Data section START
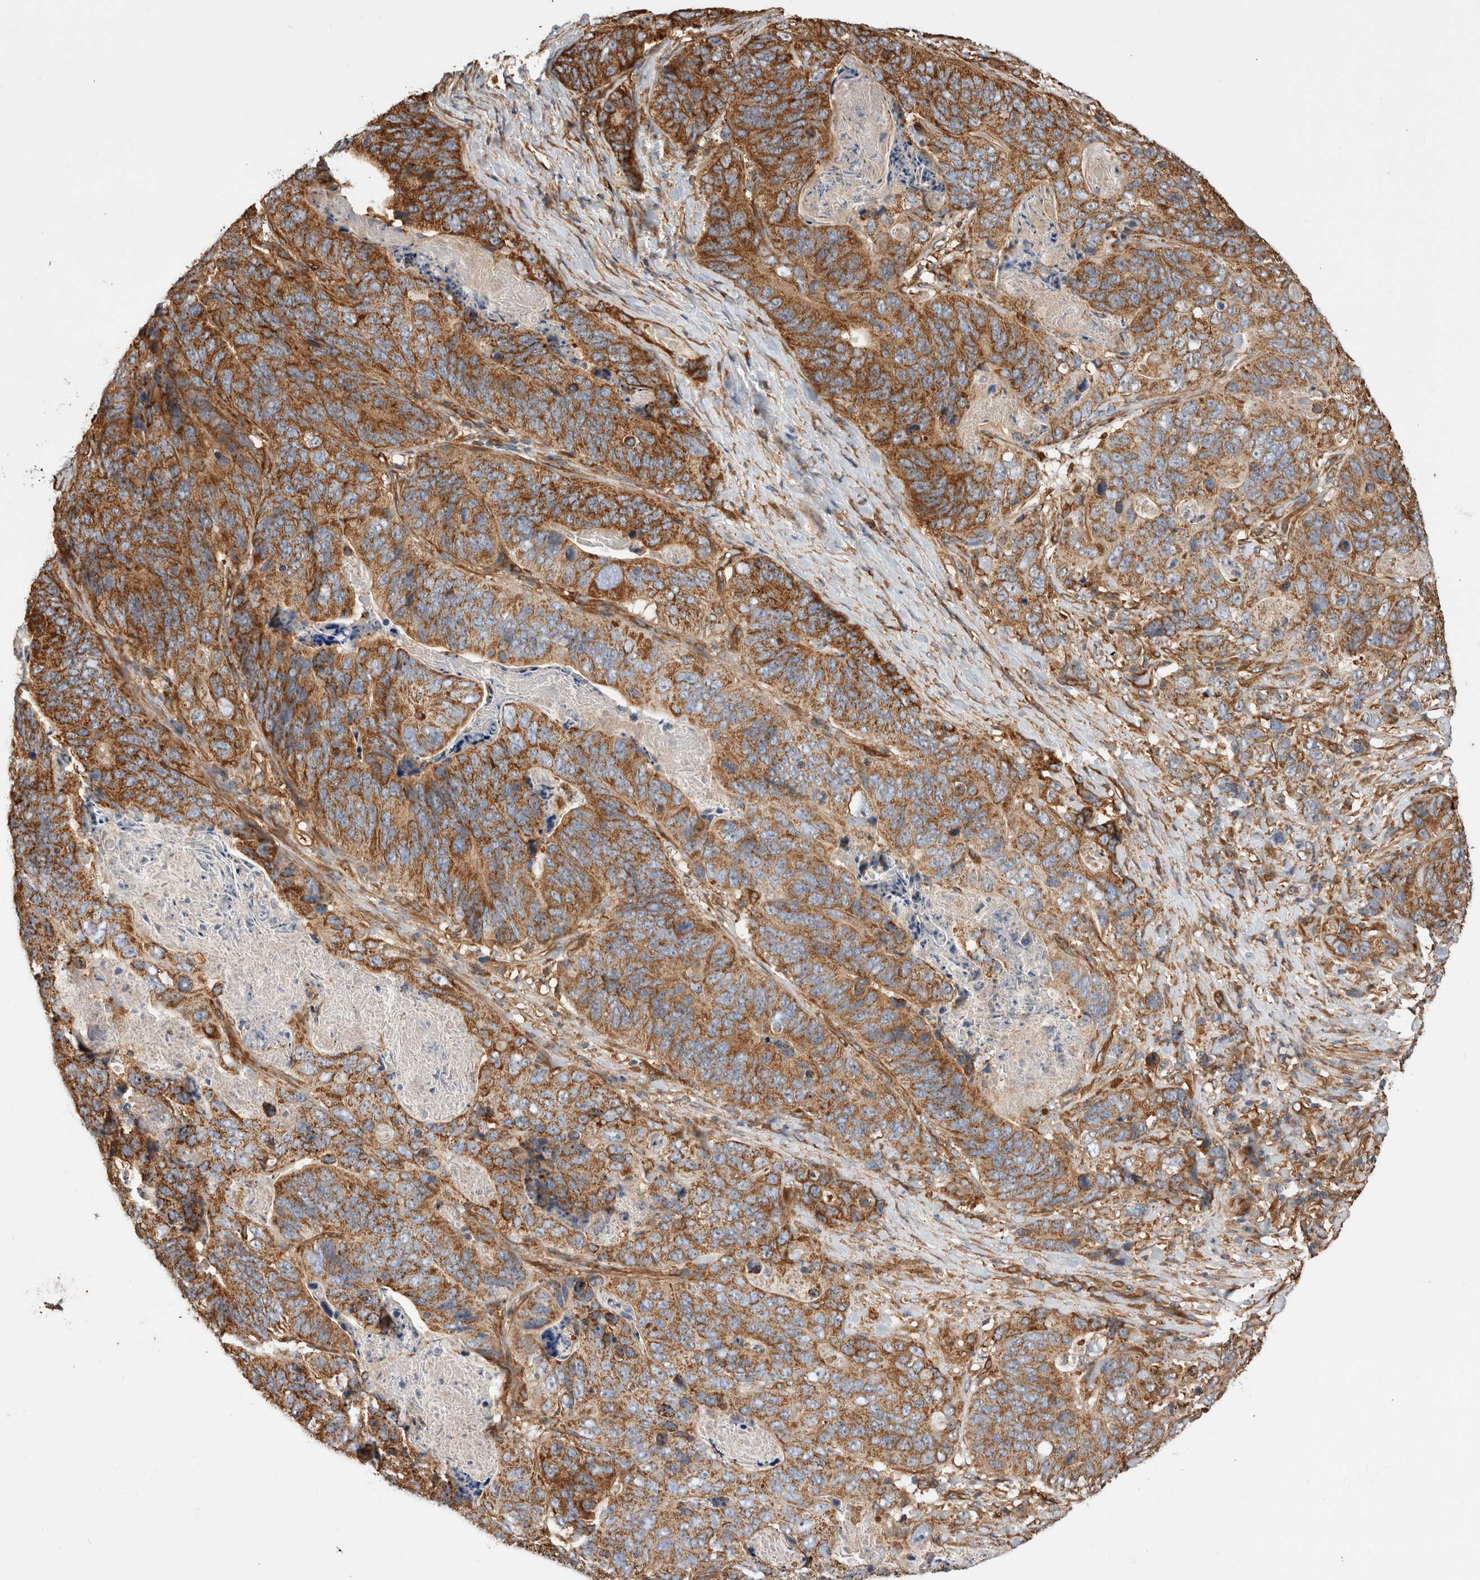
{"staining": {"intensity": "moderate", "quantity": ">75%", "location": "cytoplasmic/membranous"}, "tissue": "stomach cancer", "cell_type": "Tumor cells", "image_type": "cancer", "snomed": [{"axis": "morphology", "description": "Normal tissue, NOS"}, {"axis": "morphology", "description": "Adenocarcinoma, NOS"}, {"axis": "topography", "description": "Stomach"}], "caption": "Adenocarcinoma (stomach) was stained to show a protein in brown. There is medium levels of moderate cytoplasmic/membranous expression in approximately >75% of tumor cells. (DAB IHC with brightfield microscopy, high magnification).", "gene": "ZNF397", "patient": {"sex": "female", "age": 89}}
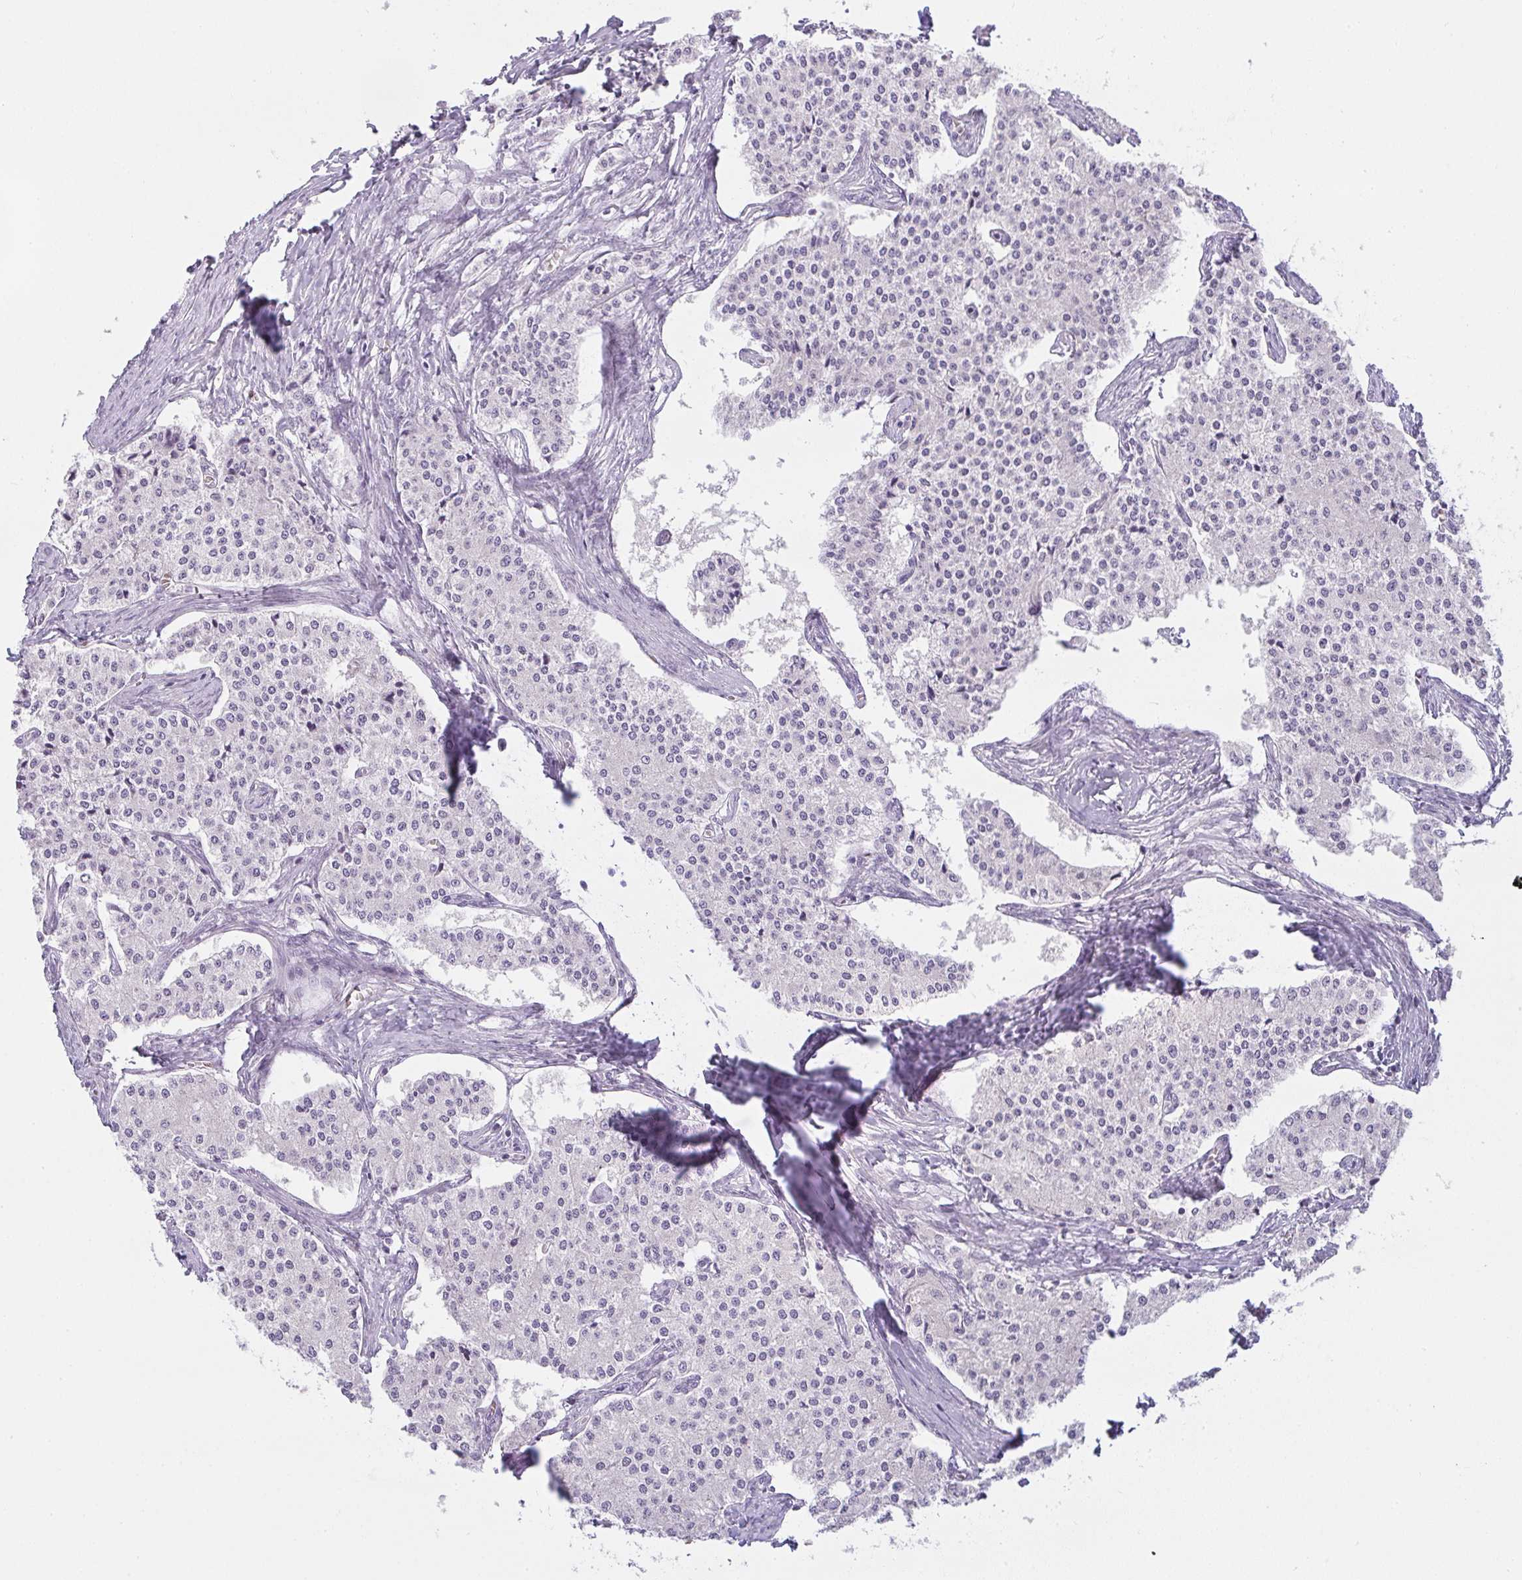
{"staining": {"intensity": "negative", "quantity": "none", "location": "none"}, "tissue": "carcinoid", "cell_type": "Tumor cells", "image_type": "cancer", "snomed": [{"axis": "morphology", "description": "Carcinoid, malignant, NOS"}, {"axis": "topography", "description": "Colon"}], "caption": "Carcinoid was stained to show a protein in brown. There is no significant positivity in tumor cells. (DAB (3,3'-diaminobenzidine) immunohistochemistry (IHC) with hematoxylin counter stain).", "gene": "SIRPB2", "patient": {"sex": "female", "age": 52}}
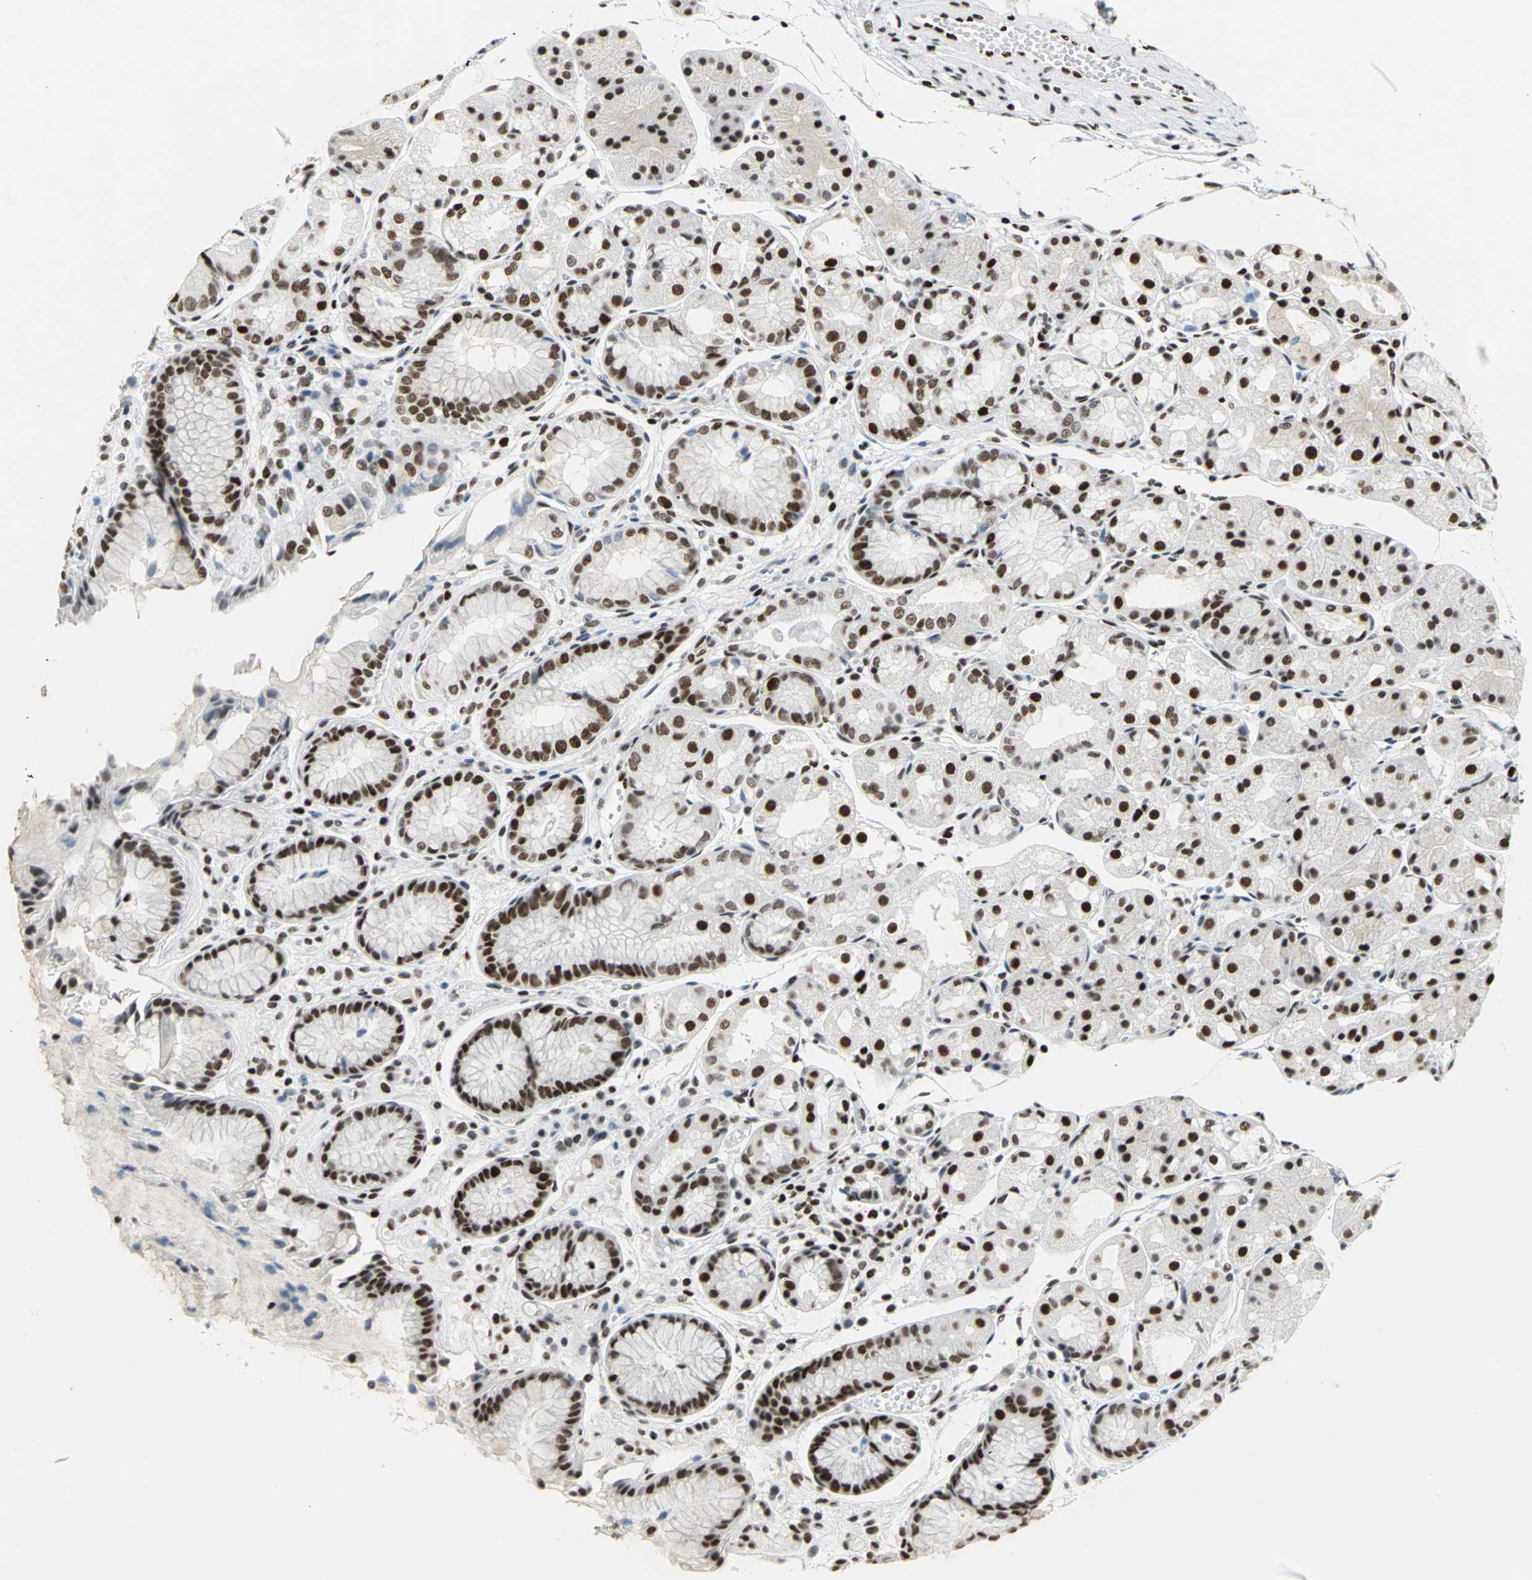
{"staining": {"intensity": "strong", "quantity": ">75%", "location": "nuclear"}, "tissue": "stomach", "cell_type": "Glandular cells", "image_type": "normal", "snomed": [{"axis": "morphology", "description": "Normal tissue, NOS"}, {"axis": "topography", "description": "Stomach, upper"}], "caption": "Protein expression analysis of benign stomach displays strong nuclear expression in approximately >75% of glandular cells. (IHC, brightfield microscopy, high magnification).", "gene": "HNRNPD", "patient": {"sex": "male", "age": 72}}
Data section END
§ **Task statement**: Look through the material and find each line that includes "cancer", then copy it.

§ **Answer to this problem**:
{"staining": {"intensity": "moderate", "quantity": ">75%", "location": "cytoplasmic/membranous"}, "tissue": "stomach cancer", "cell_type": "Tumor cells", "image_type": "cancer", "snomed": [{"axis": "morphology", "description": "Normal tissue, NOS"}, {"axis": "morphology", "description": "Adenocarcinoma, NOS"}, {"axis": "topography", "description": "Stomach"}], "caption": "Adenocarcinoma (stomach) was stained to show a protein in brown. There is medium levels of moderate cytoplasmic/membranous expression in approximately >75% of tumor cells. (DAB IHC with brightfield microscopy, high magnification).", "gene": "ZNF397", "patient": {"sex": "female", "age": 89}}
{"staining": {"intensity": "negative", "quantity": "none", "location": "none"}, "tissue": "carcinoid", "cell_type": "Tumor cells", "image_type": "cancer", "snomed": [{"axis": "morphology", "description": "Carcinoid, malignant, NOS"}, {"axis": "topography", "description": "Colon"}], "caption": "Carcinoid was stained to show a protein in brown. There is no significant positivity in tumor cells. (DAB (3,3'-diaminobenzidine) immunohistochemistry (IHC) with hematoxylin counter stain).", "gene": "SIRPB2", "patient": {"sex": "female", "age": 52}}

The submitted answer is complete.